[Collected data]
= Beginning of Section =

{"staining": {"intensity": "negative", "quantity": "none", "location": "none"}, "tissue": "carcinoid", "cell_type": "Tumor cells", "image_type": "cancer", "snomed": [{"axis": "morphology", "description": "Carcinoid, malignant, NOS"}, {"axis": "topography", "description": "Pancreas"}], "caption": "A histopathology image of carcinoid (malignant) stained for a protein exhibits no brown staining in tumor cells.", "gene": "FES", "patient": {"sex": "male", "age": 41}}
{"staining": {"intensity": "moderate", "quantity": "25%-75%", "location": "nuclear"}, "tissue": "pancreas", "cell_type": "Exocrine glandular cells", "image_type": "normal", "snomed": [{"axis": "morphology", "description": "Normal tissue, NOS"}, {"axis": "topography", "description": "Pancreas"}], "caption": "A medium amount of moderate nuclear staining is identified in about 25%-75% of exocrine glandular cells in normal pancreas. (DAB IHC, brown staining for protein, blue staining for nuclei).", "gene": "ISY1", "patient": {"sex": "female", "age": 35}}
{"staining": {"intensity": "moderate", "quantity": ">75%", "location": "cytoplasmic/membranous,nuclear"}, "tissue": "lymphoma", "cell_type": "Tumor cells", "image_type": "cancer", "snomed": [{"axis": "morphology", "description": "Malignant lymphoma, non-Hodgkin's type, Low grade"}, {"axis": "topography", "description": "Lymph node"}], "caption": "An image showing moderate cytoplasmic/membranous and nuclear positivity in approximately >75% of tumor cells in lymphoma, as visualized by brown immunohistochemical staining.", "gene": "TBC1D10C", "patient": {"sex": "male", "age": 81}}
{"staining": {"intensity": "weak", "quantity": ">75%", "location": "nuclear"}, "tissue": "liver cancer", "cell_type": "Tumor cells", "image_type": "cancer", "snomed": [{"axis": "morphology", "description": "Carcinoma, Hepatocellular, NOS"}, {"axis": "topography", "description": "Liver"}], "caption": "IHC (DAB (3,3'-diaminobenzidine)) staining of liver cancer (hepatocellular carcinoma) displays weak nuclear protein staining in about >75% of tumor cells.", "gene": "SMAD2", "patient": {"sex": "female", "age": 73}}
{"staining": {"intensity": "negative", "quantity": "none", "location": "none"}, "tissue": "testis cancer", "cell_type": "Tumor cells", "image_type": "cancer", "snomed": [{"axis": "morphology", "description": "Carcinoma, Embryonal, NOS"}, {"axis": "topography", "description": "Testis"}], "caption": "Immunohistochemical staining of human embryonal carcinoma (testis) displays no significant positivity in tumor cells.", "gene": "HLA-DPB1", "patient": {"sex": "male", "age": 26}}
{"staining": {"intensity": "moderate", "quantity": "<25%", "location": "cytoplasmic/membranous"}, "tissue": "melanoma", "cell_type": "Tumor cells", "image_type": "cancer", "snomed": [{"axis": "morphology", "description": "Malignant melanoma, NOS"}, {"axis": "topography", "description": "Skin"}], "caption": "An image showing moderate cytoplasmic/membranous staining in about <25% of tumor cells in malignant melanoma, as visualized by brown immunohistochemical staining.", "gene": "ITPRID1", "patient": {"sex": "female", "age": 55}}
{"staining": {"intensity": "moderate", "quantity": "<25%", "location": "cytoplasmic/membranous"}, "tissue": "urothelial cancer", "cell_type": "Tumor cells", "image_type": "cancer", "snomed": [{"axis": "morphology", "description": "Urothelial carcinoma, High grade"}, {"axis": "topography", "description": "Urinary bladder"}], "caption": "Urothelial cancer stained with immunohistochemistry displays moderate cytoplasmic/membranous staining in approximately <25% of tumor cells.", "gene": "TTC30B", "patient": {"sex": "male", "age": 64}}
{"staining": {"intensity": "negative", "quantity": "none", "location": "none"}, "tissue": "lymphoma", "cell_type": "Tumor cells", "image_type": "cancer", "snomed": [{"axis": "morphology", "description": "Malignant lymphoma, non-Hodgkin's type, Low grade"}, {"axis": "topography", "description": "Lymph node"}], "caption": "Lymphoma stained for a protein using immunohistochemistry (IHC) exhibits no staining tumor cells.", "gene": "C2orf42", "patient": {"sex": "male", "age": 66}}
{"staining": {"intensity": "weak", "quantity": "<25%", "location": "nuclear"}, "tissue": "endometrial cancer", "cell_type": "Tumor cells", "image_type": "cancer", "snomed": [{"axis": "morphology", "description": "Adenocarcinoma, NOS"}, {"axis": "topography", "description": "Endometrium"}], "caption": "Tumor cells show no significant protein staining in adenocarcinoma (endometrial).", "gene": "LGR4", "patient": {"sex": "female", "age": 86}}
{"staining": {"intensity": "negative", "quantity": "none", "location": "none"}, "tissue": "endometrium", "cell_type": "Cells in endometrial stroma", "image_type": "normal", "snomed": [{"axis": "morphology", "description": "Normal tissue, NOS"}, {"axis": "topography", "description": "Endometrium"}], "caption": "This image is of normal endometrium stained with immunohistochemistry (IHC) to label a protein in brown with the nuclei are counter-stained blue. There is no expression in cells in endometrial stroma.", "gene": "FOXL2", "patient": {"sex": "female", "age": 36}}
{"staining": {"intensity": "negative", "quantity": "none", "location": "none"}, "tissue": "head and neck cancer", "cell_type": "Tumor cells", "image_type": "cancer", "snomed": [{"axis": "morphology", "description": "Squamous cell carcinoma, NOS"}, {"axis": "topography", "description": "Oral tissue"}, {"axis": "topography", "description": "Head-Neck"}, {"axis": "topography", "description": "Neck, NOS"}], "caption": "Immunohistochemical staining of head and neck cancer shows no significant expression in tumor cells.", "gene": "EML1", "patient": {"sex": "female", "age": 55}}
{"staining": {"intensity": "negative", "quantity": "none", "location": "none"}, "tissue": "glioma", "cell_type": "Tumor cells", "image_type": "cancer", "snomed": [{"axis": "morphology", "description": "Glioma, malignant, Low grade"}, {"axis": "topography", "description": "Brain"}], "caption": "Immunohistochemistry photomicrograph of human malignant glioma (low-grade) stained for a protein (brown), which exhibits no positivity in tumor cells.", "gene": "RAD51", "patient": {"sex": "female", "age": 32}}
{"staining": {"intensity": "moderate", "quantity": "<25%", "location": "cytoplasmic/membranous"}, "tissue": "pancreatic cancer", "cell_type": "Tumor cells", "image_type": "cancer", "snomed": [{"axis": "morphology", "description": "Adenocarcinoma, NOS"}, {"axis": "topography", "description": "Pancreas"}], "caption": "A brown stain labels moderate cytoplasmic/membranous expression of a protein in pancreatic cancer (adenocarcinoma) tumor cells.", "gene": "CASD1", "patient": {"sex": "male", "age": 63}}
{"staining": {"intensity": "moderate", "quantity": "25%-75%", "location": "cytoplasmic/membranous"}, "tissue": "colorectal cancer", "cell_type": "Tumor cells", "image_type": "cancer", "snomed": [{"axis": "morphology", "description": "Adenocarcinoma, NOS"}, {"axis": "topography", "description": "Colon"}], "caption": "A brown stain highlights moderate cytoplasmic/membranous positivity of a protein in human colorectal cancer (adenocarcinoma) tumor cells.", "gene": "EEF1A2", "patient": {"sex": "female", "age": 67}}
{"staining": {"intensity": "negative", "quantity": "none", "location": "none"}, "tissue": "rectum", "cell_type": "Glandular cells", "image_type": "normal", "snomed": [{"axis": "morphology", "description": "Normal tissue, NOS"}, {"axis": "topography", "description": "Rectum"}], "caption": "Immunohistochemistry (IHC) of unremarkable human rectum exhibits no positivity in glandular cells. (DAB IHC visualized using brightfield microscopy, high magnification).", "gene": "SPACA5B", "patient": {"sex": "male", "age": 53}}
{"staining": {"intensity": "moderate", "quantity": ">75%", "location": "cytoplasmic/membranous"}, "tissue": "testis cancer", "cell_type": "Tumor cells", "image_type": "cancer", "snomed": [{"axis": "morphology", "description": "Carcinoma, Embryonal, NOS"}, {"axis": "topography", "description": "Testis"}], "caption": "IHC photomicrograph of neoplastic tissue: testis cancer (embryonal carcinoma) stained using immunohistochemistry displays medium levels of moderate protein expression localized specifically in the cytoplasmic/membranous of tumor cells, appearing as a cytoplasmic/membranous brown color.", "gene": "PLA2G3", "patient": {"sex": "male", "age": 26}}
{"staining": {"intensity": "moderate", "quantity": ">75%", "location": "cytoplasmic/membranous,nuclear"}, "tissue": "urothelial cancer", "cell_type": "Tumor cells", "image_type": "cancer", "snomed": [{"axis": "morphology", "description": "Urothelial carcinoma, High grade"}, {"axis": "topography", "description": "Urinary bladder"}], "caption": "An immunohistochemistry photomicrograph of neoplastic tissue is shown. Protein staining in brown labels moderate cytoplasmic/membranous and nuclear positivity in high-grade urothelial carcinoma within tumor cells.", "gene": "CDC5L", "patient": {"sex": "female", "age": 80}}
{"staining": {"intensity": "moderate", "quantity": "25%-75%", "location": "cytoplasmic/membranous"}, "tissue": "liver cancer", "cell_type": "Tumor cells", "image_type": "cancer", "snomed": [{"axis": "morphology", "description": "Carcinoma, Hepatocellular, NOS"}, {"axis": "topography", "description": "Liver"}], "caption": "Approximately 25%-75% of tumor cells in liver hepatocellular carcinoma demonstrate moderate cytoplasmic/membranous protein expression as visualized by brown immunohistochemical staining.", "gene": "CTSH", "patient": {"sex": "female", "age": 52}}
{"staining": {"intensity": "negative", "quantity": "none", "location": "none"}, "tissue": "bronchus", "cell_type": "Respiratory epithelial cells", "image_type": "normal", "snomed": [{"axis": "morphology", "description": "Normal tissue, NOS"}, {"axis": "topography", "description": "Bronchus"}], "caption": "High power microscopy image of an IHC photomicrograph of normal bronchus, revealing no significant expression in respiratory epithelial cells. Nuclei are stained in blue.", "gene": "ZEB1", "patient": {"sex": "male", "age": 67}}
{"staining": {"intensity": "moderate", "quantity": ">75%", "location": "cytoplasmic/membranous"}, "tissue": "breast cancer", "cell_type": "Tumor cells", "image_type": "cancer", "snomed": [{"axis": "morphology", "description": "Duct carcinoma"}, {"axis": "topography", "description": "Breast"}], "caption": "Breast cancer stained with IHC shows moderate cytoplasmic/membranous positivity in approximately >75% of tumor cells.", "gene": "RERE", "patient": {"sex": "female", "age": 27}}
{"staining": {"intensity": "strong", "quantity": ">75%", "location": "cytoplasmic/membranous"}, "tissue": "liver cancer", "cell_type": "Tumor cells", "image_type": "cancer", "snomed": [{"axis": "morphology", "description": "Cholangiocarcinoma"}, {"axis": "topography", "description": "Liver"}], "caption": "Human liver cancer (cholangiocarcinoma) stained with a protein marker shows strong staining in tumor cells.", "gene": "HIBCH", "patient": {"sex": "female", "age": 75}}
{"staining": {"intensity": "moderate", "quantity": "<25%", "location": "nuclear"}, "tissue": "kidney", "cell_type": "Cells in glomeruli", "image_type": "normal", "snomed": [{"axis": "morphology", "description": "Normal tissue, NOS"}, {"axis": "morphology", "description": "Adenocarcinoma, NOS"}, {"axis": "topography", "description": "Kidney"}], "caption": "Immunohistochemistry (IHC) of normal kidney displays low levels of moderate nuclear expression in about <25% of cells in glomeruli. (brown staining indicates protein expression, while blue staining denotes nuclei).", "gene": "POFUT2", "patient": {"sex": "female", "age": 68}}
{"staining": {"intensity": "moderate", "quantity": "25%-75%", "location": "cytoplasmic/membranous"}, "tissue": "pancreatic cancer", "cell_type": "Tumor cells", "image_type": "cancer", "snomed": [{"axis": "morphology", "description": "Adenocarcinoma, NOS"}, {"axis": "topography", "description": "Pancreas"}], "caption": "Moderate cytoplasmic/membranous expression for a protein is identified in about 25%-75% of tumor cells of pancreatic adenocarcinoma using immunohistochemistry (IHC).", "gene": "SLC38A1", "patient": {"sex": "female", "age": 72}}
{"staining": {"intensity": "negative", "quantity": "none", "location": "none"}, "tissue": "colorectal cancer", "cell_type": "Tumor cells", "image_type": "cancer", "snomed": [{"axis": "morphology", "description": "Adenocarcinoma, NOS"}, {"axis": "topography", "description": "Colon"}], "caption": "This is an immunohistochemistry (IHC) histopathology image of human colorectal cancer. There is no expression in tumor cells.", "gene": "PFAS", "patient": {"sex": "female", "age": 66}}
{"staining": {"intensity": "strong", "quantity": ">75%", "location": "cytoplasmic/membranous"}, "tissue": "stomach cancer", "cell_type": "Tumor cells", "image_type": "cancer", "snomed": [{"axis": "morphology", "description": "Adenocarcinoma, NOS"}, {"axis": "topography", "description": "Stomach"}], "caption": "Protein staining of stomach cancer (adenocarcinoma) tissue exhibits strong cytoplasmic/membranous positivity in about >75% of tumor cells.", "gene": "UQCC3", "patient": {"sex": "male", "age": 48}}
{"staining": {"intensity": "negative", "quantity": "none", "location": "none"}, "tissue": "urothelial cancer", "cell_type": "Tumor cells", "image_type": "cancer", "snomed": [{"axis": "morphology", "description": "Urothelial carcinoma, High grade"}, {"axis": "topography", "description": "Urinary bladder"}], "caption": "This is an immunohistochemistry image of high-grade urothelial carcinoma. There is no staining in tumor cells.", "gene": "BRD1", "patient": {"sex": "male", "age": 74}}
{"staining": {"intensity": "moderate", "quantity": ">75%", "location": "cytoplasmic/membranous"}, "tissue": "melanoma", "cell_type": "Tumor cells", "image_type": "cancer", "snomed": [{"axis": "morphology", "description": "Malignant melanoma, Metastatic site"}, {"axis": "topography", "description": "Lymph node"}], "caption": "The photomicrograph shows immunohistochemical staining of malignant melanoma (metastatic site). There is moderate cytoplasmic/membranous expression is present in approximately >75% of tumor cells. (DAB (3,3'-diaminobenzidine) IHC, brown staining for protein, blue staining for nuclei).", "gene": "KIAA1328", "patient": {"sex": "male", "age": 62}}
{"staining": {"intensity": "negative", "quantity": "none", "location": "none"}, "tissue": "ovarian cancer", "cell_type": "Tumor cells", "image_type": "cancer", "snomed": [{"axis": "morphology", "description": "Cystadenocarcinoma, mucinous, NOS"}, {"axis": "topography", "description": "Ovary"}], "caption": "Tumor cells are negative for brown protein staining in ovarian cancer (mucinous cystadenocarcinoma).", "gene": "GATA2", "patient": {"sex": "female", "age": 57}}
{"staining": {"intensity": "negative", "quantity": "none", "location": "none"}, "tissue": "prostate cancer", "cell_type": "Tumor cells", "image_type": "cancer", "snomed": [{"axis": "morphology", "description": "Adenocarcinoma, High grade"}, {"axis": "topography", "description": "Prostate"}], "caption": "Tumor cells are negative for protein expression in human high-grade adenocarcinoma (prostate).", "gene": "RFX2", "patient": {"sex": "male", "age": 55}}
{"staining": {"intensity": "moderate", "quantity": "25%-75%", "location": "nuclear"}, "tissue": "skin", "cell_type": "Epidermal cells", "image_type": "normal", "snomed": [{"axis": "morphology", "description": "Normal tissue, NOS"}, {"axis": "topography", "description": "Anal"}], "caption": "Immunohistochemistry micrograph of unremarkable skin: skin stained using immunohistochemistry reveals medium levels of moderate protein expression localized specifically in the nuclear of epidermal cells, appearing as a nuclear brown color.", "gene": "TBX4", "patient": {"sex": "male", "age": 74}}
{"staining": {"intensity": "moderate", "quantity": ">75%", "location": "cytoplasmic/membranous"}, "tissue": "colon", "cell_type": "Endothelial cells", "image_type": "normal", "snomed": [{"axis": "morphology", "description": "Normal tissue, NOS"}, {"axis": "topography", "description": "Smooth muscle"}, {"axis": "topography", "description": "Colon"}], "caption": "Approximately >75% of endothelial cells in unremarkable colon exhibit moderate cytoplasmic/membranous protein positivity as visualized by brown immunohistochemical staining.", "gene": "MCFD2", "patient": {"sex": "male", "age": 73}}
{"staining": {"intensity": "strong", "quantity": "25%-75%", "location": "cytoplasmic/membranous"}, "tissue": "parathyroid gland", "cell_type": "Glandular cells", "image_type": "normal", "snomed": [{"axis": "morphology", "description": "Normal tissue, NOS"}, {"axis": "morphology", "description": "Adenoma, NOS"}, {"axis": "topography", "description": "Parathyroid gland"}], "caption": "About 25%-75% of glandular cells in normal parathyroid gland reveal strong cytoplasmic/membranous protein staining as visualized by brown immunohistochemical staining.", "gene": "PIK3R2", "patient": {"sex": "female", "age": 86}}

= End of Section =

DIRECTIONS »
From the records above, transcribe without alteration every line from the one with "image is of" to the one with "photomicrograph of human", inclusive.

FINISHED EXERCISE »
{"staining": {"intensity": "negative", "quantity": "none", "location": "none"}, "tissue": "endometrium", "cell_type": "Cells in endometrial stroma", "image_type": "normal", "snomed": [{"axis": "morphology", "description": "Normal tissue, NOS"}, {"axis": "topography", "description": "Endometrium"}], "caption": "This image is of normal endometrium stained with immunohistochemistry (IHC) to label a protein in brown with the nuclei are counter-stained blue. There is no expression in cells in endometrial stroma.", "gene": "FOXL2", "patient": {"sex": "female", "age": 36}}
{"staining": {"intensity": "negative", "quantity": "none", "location": "none"}, "tissue": "head and neck cancer", "cell_type": "Tumor cells", "image_type": "cancer", "snomed": [{"axis": "morphology", "description": "Squamous cell carcinoma, NOS"}, {"axis": "topography", "description": "Oral tissue"}, {"axis": "topography", "description": "Head-Neck"}, {"axis": "topography", "description": "Neck, NOS"}], "caption": "Immunohistochemical staining of head and neck cancer shows no significant expression in tumor cells.", "gene": "EML1", "patient": {"sex": "female", "age": 55}}
{"staining": {"intensity": "negative", "quantity": "none", "location": "none"}, "tissue": "glioma", "cell_type": "Tumor cells", "image_type": "cancer", "snomed": [{"axis": "morphology", "description": "Glioma, malignant, Low grade"}, {"axis": "topography", "description": "Brain"}], "caption": "Immunohistochemistry photomicrograph of human malignant glioma (low-grade) stained for a protein (brown), which exhibits no positivity in tumor cells.", "gene": "RAD51", "patient": {"sex": "female", "age": 32}}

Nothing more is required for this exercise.